New Mexico, Texas, Oklahoma, Arkansas, Tennessee (Graceland and Nashville), Kentucky, West Virginia. Stop for a few days at the Rainbow Gathering there. Meet new people, see many versions of me: who I was, who I could have been, who I could be, who I never want to be. Move on through Virginia to Maryland, where I stopped for a couple of nights just north of DC to catch my breath with a special friend I met at the gathering. Then Delaware, Pennsylvania, New Jersey, Ohio, Indiana, Illinois. Chicago, to deliver a car and see a friend who wasn’t really there – just like me. One night in the car, one in a fancy hotel, one at her friend’s place, and the ultimate one at Fat Johnny’s Last Resort Hostel. A fitting finale for a frazzled mind.

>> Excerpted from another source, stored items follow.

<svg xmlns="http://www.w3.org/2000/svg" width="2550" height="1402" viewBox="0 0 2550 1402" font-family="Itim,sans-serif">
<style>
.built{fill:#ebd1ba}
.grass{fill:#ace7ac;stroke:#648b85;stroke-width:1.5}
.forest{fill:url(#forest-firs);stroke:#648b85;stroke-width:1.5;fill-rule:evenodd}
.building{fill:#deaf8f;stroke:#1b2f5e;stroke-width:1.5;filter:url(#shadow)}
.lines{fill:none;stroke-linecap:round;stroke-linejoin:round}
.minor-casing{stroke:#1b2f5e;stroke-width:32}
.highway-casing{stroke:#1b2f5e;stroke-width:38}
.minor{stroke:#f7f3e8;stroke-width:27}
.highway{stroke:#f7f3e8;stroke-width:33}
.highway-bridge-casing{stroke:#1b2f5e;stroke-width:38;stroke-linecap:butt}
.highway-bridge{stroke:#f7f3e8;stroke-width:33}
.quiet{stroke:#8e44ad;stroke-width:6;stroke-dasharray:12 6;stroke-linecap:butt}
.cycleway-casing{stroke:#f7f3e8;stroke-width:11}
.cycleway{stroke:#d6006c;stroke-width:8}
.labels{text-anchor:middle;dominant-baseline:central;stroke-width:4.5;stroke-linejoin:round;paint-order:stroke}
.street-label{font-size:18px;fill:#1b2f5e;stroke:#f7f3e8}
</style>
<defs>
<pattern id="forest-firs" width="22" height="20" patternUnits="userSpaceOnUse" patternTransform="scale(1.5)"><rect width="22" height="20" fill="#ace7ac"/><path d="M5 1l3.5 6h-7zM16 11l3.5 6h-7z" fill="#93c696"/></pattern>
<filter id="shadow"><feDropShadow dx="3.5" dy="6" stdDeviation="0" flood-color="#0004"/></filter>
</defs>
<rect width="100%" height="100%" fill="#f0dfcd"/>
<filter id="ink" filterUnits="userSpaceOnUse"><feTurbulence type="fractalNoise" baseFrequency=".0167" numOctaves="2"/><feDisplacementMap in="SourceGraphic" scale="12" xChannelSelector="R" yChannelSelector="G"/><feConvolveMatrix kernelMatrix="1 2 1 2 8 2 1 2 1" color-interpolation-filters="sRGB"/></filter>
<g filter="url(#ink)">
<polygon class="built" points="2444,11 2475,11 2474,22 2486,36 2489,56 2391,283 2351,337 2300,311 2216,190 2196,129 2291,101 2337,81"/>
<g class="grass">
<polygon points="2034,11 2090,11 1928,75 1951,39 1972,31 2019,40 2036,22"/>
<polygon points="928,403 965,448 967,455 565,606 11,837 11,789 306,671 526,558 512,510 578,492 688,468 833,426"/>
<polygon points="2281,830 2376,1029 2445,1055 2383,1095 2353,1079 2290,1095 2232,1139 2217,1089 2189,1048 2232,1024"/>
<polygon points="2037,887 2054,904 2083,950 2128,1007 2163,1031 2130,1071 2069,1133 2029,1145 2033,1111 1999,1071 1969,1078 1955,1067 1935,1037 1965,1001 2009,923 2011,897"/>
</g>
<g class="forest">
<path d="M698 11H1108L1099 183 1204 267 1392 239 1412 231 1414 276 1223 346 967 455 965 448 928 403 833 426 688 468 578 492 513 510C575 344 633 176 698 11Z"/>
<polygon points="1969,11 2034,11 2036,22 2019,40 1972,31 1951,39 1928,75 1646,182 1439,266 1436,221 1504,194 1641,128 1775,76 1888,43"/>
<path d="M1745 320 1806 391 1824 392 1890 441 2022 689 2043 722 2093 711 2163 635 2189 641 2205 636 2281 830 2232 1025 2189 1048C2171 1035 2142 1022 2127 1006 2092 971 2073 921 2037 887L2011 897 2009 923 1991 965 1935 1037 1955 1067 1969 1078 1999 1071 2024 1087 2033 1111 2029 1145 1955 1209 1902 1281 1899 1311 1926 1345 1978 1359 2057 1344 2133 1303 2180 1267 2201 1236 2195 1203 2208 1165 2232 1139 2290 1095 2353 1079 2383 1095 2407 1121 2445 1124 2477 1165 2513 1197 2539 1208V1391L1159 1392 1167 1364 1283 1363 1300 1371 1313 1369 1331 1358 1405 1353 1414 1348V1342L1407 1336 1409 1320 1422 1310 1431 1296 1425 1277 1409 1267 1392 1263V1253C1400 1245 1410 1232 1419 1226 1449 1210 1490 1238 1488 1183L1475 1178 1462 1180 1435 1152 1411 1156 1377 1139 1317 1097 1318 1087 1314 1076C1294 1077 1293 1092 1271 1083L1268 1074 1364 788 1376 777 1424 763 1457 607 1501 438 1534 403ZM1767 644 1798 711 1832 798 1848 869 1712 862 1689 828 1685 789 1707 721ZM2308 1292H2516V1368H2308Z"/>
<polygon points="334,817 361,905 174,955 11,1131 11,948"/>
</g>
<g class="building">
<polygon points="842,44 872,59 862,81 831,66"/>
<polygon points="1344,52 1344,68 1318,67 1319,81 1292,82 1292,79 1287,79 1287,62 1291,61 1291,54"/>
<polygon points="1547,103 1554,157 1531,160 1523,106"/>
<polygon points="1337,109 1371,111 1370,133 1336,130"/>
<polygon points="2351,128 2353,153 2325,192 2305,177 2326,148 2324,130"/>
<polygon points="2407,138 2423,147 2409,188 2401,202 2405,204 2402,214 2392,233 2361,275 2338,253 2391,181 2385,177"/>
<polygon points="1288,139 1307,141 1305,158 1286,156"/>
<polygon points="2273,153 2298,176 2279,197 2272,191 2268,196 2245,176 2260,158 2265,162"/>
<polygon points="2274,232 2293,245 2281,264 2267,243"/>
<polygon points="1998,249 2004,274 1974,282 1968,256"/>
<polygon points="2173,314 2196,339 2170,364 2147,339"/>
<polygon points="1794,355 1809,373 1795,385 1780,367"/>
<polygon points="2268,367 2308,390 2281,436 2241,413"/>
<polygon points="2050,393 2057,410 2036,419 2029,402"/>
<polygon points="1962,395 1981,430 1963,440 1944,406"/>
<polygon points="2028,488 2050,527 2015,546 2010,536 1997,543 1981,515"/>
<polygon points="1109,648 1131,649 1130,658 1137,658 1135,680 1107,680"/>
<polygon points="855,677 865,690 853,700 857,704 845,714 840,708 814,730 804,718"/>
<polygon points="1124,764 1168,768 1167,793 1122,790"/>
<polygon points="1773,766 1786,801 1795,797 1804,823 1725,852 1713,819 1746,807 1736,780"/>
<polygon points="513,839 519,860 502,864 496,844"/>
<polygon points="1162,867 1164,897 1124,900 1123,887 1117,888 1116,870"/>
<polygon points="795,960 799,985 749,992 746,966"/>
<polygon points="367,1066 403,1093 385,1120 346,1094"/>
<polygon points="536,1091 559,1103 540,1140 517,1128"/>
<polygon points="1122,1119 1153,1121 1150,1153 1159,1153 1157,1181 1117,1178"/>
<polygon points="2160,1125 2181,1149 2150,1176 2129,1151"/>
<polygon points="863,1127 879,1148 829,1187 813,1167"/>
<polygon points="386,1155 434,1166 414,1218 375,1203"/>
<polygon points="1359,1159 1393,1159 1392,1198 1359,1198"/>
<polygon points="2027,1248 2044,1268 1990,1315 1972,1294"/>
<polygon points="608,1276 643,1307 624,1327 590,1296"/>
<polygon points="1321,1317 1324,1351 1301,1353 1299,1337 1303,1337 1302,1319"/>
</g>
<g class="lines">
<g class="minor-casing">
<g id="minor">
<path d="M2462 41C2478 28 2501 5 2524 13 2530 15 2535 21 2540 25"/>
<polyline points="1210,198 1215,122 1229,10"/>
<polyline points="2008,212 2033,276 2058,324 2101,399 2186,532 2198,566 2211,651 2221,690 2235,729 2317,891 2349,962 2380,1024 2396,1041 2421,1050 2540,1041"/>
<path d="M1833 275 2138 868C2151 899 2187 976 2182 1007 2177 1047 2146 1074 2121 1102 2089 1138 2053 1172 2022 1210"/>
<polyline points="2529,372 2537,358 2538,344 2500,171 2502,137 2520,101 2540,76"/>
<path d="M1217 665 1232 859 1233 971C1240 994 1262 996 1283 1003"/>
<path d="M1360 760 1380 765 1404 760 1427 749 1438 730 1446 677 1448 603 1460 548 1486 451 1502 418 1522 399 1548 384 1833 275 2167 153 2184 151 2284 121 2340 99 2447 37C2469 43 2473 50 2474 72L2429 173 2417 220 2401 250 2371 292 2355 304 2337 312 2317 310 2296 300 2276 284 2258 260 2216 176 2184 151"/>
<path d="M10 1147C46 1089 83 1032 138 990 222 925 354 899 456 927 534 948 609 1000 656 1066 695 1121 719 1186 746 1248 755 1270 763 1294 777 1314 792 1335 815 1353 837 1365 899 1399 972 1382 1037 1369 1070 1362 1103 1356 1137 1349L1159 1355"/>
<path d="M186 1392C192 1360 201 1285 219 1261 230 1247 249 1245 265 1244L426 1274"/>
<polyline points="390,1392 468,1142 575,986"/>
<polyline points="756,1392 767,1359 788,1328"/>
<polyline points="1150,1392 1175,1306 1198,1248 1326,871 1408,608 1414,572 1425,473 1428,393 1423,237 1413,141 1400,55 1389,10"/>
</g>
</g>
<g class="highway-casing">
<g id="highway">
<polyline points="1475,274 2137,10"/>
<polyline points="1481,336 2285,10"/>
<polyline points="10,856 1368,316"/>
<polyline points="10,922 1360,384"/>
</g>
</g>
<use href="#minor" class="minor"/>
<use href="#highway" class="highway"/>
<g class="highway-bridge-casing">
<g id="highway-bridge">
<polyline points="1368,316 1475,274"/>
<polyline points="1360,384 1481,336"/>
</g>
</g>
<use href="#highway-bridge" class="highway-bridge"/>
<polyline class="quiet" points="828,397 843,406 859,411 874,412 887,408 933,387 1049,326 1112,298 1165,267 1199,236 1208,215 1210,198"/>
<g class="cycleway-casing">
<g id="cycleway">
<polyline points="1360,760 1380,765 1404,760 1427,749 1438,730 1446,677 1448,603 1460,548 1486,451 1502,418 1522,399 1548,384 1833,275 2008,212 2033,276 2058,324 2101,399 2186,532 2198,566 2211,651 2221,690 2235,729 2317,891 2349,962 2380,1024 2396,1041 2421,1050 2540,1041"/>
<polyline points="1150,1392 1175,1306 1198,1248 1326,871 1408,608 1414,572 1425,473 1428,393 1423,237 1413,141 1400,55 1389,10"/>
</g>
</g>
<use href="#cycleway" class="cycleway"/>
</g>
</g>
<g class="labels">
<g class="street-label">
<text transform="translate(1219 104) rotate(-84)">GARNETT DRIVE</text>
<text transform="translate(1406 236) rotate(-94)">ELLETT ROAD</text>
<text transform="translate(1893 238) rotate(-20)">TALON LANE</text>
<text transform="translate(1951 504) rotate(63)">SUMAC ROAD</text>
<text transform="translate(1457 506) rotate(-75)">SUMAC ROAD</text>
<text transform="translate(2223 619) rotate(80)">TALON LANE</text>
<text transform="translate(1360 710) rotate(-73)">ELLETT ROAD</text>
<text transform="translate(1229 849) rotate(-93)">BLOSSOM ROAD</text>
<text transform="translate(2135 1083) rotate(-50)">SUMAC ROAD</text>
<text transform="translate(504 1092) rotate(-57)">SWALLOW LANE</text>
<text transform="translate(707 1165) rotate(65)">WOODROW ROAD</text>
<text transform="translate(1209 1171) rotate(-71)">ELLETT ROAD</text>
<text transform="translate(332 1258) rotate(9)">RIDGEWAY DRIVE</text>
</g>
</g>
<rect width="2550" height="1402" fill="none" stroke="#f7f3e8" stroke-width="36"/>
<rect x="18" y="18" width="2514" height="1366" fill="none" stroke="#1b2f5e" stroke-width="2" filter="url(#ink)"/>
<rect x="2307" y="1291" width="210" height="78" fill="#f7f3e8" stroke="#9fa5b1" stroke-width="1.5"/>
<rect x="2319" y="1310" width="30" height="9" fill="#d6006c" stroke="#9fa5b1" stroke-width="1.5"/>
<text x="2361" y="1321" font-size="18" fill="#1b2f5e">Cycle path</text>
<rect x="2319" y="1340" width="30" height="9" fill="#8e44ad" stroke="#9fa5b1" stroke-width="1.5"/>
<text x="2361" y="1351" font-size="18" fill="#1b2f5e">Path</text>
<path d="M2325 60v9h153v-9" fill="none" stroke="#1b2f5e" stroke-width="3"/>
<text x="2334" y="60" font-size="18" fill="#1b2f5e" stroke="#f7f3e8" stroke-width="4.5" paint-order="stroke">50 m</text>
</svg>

They say never travel faster than your soul can keep up, and somewhere between San Luis Potosi and Chicago it got left behind. I’m waiting here at Yogaville for it to return, in an envelope marked, ‘Not at this address. Return to sender.’ Last word I had was that it was due to arrive on Guru Poornima. Happy birth day! What better reason to celebrate?

Sunday, July 03, 2005

The woods here in West Virginia are green and damp. It is the middle of summer and there is a chill in the air. It is beautiful. Beyond the violins, mandolins, guitars and drums, beyond the hubbub of this Rainbow Gathering, birds still chirp and bugs still crawl.

There are thousands of people here at this annual celebration of hippydom, scattered over a number of acres in a national park. When I arrived and parked my car I heard some distant drumming through the darkness. Torch in hand, I worked my way down a faint path towards it to find the first stop in a wonderland where the paths are muddy and the people are (generally) happy.

The rainbow tribe call the ‘real’ world Babylon: a land of avarice and pride, lust and gluttony; a land where seven is far too small a number to count the sins committed. It recalls memories for me of the time my father told me the community I was living on was La-La Land; I walked the streets of his city soon after that and everywhere I saw La-La Land: in the vacant stares of the drug affected – legal or illegal, they were everywhere; I saw it in the shallow glorification of the dollar; it was rampant in the media, filled with words like ‘outrage’ and ‘special offer’; the caked on makeup did nothing to cover it and neither did the suits.

That was then. I heard someone speak of the ‘chains of Babylon’ last night and had no idea what he meant. I knew exactly what it meant when I wore a suit and bought the special offers and did everything I could to drink the pain away. Now someone says ‘the chains of Babylon’ and I hear ‘the bondage of my mind’. I am sure I could walk through that same city today and see a very different place, just as I recall doing last time I was there.

And after all that, my father was right: I am living in La-La Land. My father is often right. Only La-La Land isn’t a particular place; it is a state of mind. And maybe everybody lives in La-La Land because everybody’s reality is a mere reflection of their mind: I show ten people the same thing and they will all report a different experience. Multiply this by every single sensation and it becomes clear why people can seem so different to one another. Perception is the master of illusion.

So this is La-La Land. As they say here at the Rainbow Gathering: Welcome home!